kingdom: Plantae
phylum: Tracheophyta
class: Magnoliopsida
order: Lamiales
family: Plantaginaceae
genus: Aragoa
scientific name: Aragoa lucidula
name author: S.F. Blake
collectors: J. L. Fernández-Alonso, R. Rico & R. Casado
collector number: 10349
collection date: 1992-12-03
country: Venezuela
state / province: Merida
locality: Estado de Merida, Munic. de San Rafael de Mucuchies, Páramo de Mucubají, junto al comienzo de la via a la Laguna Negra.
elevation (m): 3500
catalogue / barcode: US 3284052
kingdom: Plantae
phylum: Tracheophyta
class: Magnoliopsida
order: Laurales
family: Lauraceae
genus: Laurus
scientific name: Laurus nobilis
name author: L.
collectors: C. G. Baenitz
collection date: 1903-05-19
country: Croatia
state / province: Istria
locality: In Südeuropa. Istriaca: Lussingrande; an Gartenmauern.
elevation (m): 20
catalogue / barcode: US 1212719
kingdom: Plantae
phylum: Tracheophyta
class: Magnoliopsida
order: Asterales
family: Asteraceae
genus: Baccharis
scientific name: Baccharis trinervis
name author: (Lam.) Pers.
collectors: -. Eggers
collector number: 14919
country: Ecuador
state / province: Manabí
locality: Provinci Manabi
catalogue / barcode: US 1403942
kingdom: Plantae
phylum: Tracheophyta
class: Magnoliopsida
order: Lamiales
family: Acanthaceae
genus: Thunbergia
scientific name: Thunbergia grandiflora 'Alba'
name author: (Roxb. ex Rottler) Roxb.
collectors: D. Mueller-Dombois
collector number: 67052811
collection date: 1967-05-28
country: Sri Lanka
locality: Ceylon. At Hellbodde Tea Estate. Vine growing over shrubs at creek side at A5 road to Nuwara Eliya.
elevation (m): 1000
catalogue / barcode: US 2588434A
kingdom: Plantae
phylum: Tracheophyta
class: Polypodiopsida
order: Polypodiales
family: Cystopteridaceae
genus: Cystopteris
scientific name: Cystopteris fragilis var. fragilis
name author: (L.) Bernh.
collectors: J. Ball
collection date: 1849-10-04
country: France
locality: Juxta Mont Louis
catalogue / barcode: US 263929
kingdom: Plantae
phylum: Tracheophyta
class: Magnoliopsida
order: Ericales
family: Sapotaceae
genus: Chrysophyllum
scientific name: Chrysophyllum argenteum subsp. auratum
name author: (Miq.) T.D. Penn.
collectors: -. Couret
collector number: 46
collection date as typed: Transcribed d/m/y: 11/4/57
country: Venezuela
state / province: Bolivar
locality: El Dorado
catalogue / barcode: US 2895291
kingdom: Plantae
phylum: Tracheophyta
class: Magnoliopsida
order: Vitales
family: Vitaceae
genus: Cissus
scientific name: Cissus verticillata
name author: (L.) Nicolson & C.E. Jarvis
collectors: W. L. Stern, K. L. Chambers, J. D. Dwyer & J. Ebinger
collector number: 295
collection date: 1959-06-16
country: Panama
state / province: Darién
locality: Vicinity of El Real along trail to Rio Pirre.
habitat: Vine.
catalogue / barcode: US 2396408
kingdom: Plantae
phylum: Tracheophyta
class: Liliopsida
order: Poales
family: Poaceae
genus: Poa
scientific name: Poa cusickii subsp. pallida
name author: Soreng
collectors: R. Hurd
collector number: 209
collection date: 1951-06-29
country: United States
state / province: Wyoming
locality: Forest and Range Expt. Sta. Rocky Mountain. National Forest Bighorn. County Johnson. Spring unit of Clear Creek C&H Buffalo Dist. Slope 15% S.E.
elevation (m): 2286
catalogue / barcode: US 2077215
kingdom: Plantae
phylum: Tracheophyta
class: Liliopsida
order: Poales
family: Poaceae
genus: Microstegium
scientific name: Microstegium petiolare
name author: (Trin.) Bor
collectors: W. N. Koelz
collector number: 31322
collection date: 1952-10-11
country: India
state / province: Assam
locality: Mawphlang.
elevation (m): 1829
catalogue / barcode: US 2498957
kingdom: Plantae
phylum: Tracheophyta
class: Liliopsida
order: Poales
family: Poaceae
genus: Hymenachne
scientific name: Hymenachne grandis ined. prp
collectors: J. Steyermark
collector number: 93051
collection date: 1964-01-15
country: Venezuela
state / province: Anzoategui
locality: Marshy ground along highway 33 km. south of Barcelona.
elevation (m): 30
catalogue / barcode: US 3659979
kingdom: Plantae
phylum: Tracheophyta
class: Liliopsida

= = = = = = =

Render every line of the items above as a Markdown table with the columns No. and Entry, numbering the rows in order and omitting blank lines.

| No. | Entry |
|---|---|
| 1 | kingdom: Plantae |
| 2 | phylum: Tracheophyta |
| 3 | class: Magnoliopsida |
| 4 | order: Lamiales |
| 5 | family: Plantaginaceae |
| 6 | genus: Aragoa |
| 7 | scientific name: Aragoa lucidula |
| 8 | name author: S.F. Blake |
| 9 | collectors: J. L. Fernández-Alonso, R. Rico & R. Casado |
| 10 | collector number: 10349 |
| 11 | collection date: 1992-12-03 |
| 12 | country: Venezuela |
| 13 | state / province: Merida |
| 14 | locality: Estado de Merida, Munic. de San Rafael de Mucuchies, Páramo de Mucubají, junto al comienzo de la via a la Laguna Negra. |
| 15 | elevation (m): 3500 |
| 16 | catalogue / barcode: US 3284052 |
| 17 | kingdom: Plantae |
| 18 | phylum: Tracheophyta |
| 19 | class: Magnoliopsida |
| 20 | order: Laurales |
| 21 | family: Lauraceae |
| 22 | genus: Laurus |
| 23 | scientific name: Laurus nobilis |
| 24 | name author: L. |
| 25 | collectors: C. G. Baenitz |
| 26 | collection date: 1903-05-19 |
| 27 | country: Croatia |
| 28 | state / province: Istria |
| 29 | locality: In Südeuropa. Istriaca: Lussingrande; an Gartenmauern. |
| 30 | elevation (m): 20 |
| 31 | catalogue / barcode: US 1212719 |
| 32 | kingdom: Plantae |
| 33 | phylum: Tracheophyta |
| 34 | class: Magnoliopsida |
| 35 | order: Asterales |
| 36 | family: Asteraceae |
| 37 | genus: Baccharis |
| 38 | scientific name: Baccharis trinervis |
| 39 | name author: (Lam.) Pers. |
| 40 | collectors: -. Eggers |
| 41 | collector number: 14919 |
| 42 | country: Ecuador |
| 43 | state / province: Manabí |
| 44 | locality: Provinci Manabi |
| 45 | catalogue / barcode: US 1403942 |
| 46 | kingdom: Plantae |
| 47 | phylum: Tracheophyta |
| 48 | class: Magnoliopsida |
| 49 | order: Lamiales |
| 50 | family: Acanthaceae |
| 51 | genus: Thunbergia |
| 52 | scientific name: Thunbergia grandiflora 'Alba' |
| 53 | name author: (Roxb. ex Rottler) Roxb. |
| 54 | collectors: D. Mueller-Dombois |
| 55 | collector number: 67052811 |
| 56 | collection date: 1967-05-28 |
| 57 | country: Sri Lanka |
| 58 | locality: Ceylon. At Hellbodde Tea Estate. Vine growing over shrubs at creek side at A5 road to Nuwara Eliya. |
| 59 | elevation (m): 1000 |
| 60 | catalogue / barcode: US 2588434A |
| 61 | kingdom: Plantae |
| 62 | phylum: Tracheophyta |
| 63 | class: Polypodiopsida |
| 64 | order: Polypodiales |
| 65 | family: Cystopteridaceae |
| 66 | genus: Cystopteris |
| 67 | scientific name: Cystopteris fragilis var. fragilis |
| 68 | name author: (L.) Bernh. |
| 69 | collectors: J. Ball |
| 70 | collection date: 1849-10-04 |
| 71 | country: France |
| 72 | locality: Juxta Mont Louis |
| 73 | catalogue / barcode: US 263929 |
| 74 | kingdom: Plantae |
| 75 | phylum: Tracheophyta |
| 76 | class: Magnoliopsida |
| 77 | order: Ericales |
| 78 | family: Sapotaceae |
| 79 | genus: Chrysophyllum |
| 80 | scientific name: Chrysophyllum argenteum subsp. auratum |
| 81 | name author: (Miq.) T.D. Penn. |
| 82 | collectors: -. Couret |
| 83 | collector number: 46 |
| 84 | collection date as typed: Transcribed d/m/y: 11/4/57 |
| 85 | country: Venezuela |
| 86 | state / province: Bolivar |
| 87 | locality: El Dorado |
| 88 | catalogue / barcode: US 2895291 |
| 89 | kingdom: Plantae |
| 90 | phylum: Tracheophyta |
| 91 | class: Magnoliopsida |
| 92 | order: Vitales |
| 93 | family: Vitaceae |
| 94 | genus: Cissus |
| 95 | scientific name: Cissus verticillata |
| 96 | name author: (L.) Nicolson & C.E. Jarvis |
| 97 | collectors: W. L. Stern, K. L. Chambers, J. D. Dwyer & J. Ebinger |
| 98 | collector number: 295 |
| 99 | collection date: 1959-06-16 |
| 100 | country: Panama |
| 101 | state / province: Darién |
| 102 | locality: Vicinity of El Real along trail to Rio Pirre. |
| 103 | habitat: Vine. |
| 104 | catalogue / barcode: US 2396408 |
| 105 | kingdom: Plantae |
| 106 | phylum: Tracheophyta |
| 107 | class: Liliopsida |
| 108 | order: Poales |
| 109 | family: Poaceae |
| 110 | genus: Poa |
| 111 | scientific name: Poa cusickii subsp. pallida |
| 112 | name author: Soreng |
| 113 | collectors: R. Hurd |
| 114 | collector number: 209 |
| 115 | collection date: 1951-06-29 |
| 116 | country: United States |
| 117 | state / province: Wyoming |
| 118 | locality: Forest and Range Expt. Sta. Rocky Mountain. National Forest Bighorn. County Johnson. Spring unit of Clear Creek C&H Buffalo Dist. Slope 15% S.E. |
| 119 | elevation (m): 2286 |
| 120 | catalogue / barcode: US 2077215 |
| 121 | kingdom: Plantae |
| 122 | phylum: Tracheophyta |
| 123 | class: Liliopsida |
| 124 | order: Poales |
| 125 | family: Poaceae |
| 126 | genus: Microstegium |
| 127 | scientific name: Microstegium petiolare |
| 128 | name author: (Trin.) Bor |
| 129 | collectors: W. N. Koelz |
| 130 | collector number: 31322 |
| 131 | collection date: 1952-10-11 |
| 132 | country: India |
| 133 | state / province: Assam |
| 134 | locality: Mawphlang. |
| 135 | elevation (m): 1829 |
| 136 | catalogue / barcode: US 2498957 |
| 137 | kingdom: Plantae |
| 138 | phylum: Tracheophyta |
| 139 | class: Liliopsida |
| 140 | order: Poales |
| 141 | family: Poaceae |
| 142 | genus: Hymenachne |
| 143 | scientific name: Hymenachne grandis ined. prp |
| 144 | collectors: J. Steyermark |
| 145 | collector number: 93051 |
| 146 | collection date: 1964-01-15 |
| 147 | country: Venezuela |
| 148 | state / province: Anzoategui |
| 149 | locality: Marshy ground along highway 33 km. south of Barcelona. |
| 150 | elevation (m): 30 |
| 151 | catalogue / barcode: US 3659979 |
| 152 | kingdom: Plantae |
| 153 | phylum: Tracheophyta |
| 154 | class: Liliopsida |